Esta nueva relación que procura el equipo implica no sólo al usuario virtual, sino también al artista que suministra las referencias visuales para cada propuesta, a quien se invita, aunque sea simbólicamente, a participar del acto de proyectar. En este caso, dejando en sus manos el diseño de la banqueta que corresponde a la mesa de dibujo donde se exhibe el interior que se le asocia. Otra cosa es que el visitante de la exposición se atreva a sentarse en ella. Menos porque alguna banqueta resulte disuasoria, incluso intimidante, que por la dificultad de disociarla de su condición de obra de arte, más que de objeto uso.
Con este gesto, que pertenece a la puesta en escena, el equipo de Espacios, que por lo demás siempre se ha caracterizado por su permeabilidad, abre la exposición a una intervención literal del artista en el proceso de diseño. Un intercambio que, en cierto modo, compensa el alto grado de abstracción al que han llegado las «apropiaciones» de su universo plástico en este proyecto. En unos casos, la obra del artista domina el interior, en otros viene a sentarse, literalmente, con el espectador, pero en algunos ni siquiera aparece, salvo por alusiones. Esta destilación extrema del vocabulario artístico en los instrumentos de diseño, constituye uno de los grandes aciertos de esta exhibición.

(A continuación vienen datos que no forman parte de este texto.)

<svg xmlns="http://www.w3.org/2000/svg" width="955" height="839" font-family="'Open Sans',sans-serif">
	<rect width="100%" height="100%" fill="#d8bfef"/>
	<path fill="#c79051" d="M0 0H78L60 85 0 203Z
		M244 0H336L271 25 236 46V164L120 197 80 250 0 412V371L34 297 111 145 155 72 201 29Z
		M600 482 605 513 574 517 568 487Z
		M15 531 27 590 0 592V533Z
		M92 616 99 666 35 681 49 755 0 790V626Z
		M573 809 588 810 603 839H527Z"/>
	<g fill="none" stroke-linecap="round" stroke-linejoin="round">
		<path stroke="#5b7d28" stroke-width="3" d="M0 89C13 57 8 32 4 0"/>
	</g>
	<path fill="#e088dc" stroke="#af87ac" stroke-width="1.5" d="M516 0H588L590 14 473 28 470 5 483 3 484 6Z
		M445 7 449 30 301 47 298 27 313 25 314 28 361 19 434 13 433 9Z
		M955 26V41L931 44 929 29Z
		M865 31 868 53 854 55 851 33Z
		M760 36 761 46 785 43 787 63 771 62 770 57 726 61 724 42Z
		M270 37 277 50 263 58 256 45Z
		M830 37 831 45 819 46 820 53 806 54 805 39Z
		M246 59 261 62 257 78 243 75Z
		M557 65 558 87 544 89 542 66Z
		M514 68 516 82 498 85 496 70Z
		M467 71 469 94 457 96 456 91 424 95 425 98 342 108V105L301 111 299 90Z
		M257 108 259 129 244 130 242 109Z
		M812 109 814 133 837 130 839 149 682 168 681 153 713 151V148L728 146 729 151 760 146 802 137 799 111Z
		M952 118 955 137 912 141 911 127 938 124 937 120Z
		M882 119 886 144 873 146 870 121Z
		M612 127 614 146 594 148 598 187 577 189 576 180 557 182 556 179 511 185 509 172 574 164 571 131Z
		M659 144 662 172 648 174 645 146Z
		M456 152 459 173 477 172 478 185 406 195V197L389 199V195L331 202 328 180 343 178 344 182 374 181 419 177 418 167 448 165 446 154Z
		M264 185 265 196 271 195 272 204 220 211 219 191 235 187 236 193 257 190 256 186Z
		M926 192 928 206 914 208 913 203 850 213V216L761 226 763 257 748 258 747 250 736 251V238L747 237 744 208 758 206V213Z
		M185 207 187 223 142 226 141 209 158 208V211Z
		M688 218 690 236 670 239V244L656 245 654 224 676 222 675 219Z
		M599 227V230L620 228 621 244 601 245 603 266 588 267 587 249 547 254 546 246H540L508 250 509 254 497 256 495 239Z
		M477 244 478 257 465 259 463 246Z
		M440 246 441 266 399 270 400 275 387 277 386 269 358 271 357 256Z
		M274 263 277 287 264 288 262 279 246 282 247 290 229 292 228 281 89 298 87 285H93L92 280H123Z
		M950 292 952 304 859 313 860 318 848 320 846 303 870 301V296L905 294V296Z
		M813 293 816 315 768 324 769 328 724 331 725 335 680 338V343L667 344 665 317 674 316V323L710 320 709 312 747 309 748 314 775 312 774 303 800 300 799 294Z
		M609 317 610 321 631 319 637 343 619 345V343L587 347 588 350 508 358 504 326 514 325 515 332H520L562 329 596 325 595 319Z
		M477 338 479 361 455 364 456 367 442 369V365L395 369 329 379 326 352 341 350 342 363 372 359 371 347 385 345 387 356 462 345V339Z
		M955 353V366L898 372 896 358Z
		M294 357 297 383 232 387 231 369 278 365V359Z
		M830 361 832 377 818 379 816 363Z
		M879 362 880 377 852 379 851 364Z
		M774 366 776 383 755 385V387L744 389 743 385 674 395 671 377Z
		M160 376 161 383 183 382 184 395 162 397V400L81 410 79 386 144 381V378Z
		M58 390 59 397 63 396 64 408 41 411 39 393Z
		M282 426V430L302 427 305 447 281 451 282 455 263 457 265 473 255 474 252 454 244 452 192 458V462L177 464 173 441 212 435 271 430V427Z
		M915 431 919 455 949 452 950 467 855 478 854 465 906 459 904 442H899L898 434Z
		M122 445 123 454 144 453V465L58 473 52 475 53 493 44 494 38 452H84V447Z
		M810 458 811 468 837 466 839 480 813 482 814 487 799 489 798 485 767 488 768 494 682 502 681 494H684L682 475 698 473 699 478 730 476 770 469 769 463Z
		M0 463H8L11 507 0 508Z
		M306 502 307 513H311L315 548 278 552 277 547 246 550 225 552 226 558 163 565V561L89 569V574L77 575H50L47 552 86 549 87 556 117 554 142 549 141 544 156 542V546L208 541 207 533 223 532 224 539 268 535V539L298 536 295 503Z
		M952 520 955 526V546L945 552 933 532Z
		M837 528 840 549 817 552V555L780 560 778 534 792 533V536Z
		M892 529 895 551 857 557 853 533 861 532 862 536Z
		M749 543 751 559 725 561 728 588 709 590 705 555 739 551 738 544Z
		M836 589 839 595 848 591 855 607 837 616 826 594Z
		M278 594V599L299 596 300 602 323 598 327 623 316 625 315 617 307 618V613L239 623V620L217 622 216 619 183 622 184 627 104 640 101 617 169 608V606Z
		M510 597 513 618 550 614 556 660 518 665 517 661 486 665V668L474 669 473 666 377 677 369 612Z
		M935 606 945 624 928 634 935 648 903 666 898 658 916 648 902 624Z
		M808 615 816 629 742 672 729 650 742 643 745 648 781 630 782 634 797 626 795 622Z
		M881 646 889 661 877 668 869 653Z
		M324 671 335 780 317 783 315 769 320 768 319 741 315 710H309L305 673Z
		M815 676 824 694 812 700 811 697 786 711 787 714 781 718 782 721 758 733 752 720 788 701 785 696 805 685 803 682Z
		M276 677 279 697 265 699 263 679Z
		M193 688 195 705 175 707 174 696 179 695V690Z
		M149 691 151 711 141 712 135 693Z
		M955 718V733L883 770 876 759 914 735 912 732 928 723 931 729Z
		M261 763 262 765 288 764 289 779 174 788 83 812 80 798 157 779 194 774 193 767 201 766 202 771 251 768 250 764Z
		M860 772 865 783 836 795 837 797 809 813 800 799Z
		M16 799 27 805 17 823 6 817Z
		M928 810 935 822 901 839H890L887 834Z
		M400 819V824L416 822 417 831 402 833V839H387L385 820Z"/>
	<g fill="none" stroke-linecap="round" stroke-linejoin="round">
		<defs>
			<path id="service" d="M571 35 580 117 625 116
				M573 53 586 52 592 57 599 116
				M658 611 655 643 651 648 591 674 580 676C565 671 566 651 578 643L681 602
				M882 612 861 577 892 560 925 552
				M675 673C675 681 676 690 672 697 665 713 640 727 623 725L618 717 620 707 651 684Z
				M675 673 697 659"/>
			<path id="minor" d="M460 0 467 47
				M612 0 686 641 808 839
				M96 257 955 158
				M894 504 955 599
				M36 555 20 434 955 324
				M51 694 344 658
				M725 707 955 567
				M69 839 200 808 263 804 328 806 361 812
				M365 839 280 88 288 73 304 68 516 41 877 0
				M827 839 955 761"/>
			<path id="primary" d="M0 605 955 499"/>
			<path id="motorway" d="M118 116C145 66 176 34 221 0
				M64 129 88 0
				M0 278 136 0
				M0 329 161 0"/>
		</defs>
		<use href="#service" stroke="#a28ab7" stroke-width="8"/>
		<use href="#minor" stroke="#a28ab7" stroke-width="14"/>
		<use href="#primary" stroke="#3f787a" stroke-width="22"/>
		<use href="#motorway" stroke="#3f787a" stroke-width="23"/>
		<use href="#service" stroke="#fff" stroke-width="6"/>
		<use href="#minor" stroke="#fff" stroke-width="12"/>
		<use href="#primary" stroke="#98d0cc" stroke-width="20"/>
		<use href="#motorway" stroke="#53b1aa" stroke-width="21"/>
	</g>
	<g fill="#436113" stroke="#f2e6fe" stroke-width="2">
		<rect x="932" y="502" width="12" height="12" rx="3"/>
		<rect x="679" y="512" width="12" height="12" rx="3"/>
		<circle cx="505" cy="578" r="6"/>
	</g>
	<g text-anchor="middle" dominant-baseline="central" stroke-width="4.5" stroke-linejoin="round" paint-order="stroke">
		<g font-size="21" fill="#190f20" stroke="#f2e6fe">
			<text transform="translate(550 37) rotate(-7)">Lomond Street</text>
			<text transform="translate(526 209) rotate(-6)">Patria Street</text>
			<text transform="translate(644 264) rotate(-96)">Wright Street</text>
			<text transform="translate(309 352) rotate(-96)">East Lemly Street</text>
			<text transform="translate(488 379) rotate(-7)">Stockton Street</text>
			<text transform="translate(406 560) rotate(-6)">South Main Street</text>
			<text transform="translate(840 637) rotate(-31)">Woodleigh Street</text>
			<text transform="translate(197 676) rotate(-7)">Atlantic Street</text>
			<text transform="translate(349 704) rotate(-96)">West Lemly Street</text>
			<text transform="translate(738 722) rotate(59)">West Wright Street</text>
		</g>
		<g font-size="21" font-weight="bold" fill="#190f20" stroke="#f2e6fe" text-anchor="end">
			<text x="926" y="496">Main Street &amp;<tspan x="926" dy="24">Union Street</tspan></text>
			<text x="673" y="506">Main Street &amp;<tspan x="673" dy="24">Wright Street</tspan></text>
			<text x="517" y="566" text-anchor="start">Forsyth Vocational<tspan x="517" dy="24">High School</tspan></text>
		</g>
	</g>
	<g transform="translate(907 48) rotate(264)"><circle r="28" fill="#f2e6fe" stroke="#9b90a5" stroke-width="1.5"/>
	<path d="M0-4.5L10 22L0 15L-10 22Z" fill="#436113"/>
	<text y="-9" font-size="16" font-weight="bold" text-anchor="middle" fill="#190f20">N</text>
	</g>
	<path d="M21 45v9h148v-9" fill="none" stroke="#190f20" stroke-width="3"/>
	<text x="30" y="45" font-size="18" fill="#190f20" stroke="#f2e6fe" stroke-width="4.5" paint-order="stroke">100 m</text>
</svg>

La elegante caligrafía de estos interiores traza las coordenadas de un rumbo cualitativamente superior en la práctica profesional del grupo. En estos «diálogos trasatlánticos» se transparenta una voluntad de síntesis extraterritorial que depura las búsquedas y hallazgos del equipo hasta el momento, y un cuestionamiento «constructivo» de las jerarquías establecidas, ya no sólo entre el arte, el diseño y la arquitectura, sino entre funciones y contextos muy diversos, entre el proyectista y el usuario, entre el poder y el hacer…

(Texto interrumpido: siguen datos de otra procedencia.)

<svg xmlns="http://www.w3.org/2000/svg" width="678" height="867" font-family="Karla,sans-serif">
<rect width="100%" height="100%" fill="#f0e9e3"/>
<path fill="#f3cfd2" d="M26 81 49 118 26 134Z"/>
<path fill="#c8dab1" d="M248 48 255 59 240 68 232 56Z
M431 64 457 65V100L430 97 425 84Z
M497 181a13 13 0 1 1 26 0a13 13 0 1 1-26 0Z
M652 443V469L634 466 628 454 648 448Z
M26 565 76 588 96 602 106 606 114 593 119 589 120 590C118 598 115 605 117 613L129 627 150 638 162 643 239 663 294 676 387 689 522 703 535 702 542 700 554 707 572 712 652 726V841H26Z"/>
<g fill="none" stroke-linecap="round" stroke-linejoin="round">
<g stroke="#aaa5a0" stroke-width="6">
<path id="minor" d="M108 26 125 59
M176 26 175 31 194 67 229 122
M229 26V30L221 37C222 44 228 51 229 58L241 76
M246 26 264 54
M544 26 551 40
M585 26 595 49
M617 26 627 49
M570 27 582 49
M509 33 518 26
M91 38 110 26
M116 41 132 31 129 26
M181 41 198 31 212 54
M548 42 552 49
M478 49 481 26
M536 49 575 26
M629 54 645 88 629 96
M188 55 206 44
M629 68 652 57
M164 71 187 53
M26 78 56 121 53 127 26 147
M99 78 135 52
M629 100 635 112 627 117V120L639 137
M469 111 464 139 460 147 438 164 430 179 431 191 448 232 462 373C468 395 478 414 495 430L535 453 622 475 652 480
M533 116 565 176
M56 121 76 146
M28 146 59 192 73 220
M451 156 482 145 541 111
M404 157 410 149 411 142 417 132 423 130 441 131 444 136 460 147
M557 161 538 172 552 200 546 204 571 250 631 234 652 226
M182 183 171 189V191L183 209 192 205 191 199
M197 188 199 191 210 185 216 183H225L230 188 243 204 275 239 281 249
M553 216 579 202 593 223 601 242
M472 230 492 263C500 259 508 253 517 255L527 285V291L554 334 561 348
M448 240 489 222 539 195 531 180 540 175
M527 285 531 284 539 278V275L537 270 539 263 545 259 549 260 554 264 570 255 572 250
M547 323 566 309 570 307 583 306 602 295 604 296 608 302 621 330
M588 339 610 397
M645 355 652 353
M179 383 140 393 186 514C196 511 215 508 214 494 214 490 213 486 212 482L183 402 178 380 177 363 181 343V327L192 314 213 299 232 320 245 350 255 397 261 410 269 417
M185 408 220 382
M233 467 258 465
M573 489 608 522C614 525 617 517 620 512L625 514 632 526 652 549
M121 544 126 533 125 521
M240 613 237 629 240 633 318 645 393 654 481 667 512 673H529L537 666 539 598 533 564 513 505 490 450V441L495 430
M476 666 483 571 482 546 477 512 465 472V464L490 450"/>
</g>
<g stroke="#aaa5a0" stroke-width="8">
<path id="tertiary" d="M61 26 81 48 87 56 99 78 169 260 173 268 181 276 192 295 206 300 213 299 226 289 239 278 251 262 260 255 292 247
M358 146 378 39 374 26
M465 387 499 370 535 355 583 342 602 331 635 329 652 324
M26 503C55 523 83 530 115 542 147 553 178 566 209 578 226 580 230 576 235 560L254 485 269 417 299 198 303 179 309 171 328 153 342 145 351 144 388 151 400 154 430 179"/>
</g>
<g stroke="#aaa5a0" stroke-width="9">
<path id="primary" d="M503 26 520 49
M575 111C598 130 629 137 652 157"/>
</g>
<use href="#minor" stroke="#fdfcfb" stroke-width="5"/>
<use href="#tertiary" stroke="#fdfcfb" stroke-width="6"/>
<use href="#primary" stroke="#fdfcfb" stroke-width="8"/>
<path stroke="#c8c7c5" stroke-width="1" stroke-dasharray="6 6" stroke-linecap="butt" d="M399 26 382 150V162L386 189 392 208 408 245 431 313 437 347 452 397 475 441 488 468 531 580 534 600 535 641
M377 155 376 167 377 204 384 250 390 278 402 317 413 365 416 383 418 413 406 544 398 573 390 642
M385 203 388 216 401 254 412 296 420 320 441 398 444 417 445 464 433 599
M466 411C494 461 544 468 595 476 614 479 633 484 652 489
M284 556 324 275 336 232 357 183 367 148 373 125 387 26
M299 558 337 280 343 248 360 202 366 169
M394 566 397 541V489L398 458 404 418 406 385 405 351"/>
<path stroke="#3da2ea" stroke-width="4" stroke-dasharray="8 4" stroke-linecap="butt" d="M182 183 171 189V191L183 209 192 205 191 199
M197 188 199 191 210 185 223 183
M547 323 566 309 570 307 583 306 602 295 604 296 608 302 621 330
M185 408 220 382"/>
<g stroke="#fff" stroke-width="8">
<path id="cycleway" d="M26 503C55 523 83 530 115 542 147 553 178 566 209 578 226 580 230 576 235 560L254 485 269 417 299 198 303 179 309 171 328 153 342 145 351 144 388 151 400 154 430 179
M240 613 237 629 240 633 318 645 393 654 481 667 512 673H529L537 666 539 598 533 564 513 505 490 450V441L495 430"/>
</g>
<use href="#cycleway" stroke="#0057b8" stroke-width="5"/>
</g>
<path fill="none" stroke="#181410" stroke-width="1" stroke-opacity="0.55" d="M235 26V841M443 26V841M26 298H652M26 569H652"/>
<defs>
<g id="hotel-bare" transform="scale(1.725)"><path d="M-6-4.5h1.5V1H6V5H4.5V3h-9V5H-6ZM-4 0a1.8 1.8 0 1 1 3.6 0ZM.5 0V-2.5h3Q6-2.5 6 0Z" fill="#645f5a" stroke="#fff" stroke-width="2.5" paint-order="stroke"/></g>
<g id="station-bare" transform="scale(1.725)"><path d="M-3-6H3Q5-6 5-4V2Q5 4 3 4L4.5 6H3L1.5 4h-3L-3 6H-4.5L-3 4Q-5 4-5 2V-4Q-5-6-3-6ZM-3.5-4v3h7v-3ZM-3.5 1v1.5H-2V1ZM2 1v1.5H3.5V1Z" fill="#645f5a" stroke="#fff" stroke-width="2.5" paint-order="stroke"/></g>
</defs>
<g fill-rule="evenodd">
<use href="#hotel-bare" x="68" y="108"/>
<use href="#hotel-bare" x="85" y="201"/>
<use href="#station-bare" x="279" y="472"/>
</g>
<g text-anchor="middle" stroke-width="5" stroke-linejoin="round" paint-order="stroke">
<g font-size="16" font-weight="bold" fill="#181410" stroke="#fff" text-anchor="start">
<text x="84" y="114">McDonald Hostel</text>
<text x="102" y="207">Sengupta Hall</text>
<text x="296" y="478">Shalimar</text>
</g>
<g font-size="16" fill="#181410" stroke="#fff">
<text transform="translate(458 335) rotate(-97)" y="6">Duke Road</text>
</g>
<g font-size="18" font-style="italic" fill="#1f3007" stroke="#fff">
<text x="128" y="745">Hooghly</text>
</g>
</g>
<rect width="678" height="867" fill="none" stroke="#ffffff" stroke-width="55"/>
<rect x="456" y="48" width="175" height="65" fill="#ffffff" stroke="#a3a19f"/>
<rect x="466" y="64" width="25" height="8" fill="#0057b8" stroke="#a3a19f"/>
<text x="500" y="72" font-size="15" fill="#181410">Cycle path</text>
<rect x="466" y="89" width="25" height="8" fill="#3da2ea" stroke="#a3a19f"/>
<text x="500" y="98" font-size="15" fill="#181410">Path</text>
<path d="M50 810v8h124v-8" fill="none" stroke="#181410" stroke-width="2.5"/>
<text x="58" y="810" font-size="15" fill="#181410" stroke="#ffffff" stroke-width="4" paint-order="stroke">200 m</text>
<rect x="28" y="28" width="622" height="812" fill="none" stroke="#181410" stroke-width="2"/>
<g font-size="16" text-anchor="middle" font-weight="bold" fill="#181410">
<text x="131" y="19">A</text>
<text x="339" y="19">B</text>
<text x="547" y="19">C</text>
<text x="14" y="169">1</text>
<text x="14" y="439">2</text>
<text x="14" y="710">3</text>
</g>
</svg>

La mayor promesa que encierran los proyectos más recientes de Espacios no es sólo la originalidad de sus premisas y la frescura y atrevimiento de las respuestas que ofrece a los programas que aborda. Eso está a la vista. Lo más importante es la certeza de que es capaz de formularse correctamente las preguntas apropiadas. Porque un proyecto, como bien sabe el grupo Espacios, es a veces menos, pero casi siempre mucho más que un proyecto.